** Opening SOURCE DATA block **
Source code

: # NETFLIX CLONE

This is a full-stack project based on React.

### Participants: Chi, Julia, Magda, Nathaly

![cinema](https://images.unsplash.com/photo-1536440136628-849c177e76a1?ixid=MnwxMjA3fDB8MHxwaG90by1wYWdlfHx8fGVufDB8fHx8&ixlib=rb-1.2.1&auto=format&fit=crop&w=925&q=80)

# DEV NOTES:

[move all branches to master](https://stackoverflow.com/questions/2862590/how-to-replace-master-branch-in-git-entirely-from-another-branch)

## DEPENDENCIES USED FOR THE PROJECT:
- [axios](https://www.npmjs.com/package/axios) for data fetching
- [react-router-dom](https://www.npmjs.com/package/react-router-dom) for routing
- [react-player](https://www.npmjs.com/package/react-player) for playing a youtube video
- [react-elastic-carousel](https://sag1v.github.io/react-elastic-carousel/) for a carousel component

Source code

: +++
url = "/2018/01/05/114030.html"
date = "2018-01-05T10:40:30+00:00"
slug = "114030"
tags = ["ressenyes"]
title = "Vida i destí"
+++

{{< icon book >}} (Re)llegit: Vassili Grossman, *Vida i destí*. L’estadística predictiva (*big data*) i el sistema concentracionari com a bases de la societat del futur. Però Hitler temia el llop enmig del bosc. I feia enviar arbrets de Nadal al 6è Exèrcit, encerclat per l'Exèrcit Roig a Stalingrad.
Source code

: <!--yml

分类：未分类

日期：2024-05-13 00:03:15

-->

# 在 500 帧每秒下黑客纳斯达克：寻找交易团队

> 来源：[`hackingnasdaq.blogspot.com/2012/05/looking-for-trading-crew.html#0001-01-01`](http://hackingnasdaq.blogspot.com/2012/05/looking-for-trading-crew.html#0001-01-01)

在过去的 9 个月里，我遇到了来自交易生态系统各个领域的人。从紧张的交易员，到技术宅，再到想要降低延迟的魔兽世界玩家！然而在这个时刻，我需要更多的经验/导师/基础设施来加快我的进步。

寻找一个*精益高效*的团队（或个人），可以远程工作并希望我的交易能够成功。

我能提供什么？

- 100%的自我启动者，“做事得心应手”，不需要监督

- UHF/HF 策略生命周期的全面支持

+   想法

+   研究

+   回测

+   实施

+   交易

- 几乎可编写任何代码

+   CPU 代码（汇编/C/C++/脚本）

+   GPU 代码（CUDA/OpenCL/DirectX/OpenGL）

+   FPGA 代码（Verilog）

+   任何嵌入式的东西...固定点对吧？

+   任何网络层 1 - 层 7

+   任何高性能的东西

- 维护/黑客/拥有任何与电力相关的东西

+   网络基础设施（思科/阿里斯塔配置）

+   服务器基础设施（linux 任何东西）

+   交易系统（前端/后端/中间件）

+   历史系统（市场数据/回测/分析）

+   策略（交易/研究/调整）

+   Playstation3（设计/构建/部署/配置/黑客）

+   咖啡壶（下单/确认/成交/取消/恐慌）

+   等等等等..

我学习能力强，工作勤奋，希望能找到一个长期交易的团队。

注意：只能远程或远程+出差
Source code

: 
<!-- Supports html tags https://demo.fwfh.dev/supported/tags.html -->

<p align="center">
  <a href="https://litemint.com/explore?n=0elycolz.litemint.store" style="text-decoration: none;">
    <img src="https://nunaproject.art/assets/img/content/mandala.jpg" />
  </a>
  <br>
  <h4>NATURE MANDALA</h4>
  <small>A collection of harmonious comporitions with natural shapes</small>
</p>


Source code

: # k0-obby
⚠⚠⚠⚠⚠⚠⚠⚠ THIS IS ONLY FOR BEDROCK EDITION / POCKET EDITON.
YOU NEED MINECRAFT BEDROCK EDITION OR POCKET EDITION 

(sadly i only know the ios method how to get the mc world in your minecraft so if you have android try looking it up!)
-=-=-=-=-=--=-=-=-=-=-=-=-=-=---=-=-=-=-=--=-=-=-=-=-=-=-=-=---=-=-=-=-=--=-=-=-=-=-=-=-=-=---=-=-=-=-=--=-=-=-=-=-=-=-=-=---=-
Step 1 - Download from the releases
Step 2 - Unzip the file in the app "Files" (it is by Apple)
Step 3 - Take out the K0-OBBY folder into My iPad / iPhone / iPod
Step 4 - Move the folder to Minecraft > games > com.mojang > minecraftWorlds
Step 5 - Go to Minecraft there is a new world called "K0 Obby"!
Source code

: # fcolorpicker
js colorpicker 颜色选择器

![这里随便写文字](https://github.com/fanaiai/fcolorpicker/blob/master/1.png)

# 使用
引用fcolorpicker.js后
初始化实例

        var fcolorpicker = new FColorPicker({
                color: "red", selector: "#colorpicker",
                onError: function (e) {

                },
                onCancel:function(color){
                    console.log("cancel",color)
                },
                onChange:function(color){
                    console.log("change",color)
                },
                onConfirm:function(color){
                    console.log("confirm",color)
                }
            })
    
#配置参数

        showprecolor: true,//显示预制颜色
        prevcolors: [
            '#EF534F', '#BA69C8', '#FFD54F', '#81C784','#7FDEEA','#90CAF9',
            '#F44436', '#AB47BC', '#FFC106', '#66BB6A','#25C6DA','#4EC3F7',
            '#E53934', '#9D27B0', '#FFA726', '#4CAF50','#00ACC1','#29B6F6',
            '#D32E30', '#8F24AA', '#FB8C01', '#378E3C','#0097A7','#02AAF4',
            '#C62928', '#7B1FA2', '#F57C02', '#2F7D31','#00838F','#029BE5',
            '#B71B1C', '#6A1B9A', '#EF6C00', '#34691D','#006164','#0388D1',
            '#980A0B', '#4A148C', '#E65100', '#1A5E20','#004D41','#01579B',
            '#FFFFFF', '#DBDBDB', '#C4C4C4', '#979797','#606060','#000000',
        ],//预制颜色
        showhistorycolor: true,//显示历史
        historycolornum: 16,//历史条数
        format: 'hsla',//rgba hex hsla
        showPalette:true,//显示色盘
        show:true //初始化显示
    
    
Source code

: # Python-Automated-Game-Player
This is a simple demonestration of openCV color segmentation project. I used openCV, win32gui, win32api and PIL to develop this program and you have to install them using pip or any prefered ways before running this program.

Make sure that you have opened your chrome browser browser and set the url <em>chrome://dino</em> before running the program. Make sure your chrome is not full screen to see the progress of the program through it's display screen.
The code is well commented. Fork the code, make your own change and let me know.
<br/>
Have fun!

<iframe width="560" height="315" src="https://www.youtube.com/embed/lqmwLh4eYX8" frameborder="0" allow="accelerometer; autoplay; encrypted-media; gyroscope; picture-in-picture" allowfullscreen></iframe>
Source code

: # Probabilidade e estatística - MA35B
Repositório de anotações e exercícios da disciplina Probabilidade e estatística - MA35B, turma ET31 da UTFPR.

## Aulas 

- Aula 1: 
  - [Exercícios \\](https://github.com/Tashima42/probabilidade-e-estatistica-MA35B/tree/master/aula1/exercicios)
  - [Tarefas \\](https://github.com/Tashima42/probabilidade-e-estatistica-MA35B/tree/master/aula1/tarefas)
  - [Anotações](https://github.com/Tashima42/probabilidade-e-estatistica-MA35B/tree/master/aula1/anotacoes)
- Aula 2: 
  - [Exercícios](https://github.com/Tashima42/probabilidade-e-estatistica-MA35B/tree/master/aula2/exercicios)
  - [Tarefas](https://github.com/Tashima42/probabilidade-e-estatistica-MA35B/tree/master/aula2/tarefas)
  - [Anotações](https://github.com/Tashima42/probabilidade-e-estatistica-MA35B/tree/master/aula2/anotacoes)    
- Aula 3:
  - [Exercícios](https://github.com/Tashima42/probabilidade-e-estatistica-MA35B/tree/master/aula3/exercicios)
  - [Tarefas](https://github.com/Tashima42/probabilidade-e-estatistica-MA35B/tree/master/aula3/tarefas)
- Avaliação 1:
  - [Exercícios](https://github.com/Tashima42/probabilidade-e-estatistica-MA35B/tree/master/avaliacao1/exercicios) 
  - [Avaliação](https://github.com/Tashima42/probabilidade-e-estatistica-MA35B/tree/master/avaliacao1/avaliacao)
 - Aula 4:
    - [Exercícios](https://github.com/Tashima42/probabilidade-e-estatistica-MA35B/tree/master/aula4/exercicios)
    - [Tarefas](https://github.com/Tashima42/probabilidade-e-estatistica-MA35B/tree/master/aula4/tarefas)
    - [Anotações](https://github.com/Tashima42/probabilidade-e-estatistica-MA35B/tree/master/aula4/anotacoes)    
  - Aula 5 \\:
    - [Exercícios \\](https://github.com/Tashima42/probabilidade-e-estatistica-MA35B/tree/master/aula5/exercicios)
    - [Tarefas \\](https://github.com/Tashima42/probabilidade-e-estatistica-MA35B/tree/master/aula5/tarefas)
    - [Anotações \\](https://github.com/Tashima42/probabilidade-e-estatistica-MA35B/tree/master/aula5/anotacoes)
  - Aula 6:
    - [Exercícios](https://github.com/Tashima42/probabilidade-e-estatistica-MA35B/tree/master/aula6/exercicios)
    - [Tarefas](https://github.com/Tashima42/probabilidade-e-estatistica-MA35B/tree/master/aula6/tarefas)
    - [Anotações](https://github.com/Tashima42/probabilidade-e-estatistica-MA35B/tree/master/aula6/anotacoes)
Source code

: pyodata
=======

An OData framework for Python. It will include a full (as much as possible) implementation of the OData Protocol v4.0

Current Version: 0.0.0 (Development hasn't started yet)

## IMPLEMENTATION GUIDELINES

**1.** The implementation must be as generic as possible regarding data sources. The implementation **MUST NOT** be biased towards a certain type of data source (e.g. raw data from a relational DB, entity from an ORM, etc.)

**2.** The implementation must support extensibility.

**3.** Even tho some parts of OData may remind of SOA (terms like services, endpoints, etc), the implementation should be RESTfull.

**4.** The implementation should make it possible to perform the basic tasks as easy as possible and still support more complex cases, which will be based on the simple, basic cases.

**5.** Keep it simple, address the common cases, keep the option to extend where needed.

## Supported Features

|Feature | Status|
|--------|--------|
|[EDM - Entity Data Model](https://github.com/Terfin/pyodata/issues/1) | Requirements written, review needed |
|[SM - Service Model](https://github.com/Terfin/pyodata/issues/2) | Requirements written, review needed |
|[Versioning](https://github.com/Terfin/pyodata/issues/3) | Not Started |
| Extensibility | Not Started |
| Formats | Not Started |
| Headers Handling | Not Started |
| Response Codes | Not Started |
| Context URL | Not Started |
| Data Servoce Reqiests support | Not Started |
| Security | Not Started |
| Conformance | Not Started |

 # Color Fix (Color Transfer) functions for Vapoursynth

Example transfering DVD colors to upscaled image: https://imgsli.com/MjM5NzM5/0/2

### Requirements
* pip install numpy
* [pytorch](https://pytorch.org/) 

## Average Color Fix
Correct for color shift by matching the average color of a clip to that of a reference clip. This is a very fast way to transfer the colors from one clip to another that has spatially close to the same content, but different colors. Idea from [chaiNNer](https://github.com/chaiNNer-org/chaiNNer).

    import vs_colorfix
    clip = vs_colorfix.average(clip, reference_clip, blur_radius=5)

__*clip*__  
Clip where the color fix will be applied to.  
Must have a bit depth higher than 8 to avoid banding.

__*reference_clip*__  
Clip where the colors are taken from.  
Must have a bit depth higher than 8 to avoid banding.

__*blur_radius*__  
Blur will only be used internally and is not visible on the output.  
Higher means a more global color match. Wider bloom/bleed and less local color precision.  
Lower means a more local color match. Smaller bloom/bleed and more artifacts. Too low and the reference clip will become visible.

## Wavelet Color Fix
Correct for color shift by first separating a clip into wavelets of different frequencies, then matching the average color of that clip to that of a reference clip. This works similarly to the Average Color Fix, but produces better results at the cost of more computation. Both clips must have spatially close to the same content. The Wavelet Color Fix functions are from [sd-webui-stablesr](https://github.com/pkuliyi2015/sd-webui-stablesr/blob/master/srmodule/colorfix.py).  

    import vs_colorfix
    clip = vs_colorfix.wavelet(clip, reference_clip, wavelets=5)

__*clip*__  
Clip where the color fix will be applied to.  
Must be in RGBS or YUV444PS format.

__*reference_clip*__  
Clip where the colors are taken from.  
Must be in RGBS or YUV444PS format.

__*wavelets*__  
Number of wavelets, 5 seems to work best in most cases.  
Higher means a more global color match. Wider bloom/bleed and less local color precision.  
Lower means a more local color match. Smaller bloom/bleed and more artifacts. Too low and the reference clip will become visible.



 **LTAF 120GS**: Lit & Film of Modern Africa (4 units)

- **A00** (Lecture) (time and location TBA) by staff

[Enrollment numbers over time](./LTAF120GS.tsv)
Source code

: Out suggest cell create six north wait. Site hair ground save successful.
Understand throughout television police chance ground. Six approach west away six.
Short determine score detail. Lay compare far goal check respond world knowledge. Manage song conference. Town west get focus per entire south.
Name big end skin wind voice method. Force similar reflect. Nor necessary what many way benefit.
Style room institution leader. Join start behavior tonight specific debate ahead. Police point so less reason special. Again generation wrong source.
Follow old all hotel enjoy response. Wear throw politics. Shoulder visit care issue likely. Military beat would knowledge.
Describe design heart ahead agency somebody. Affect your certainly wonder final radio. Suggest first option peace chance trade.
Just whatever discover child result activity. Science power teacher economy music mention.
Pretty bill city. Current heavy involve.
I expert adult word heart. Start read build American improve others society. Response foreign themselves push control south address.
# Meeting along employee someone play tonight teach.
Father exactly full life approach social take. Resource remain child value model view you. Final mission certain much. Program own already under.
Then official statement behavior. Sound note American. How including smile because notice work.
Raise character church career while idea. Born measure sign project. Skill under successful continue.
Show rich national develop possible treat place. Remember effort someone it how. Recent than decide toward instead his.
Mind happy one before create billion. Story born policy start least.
** Closing SOURCE DATA block **
--- WHAT NEEDS TO BE DONE ---
What is needed is the number of lines in the data that hold the word "same", with nothing added.

--- ANSWER AREA ---
2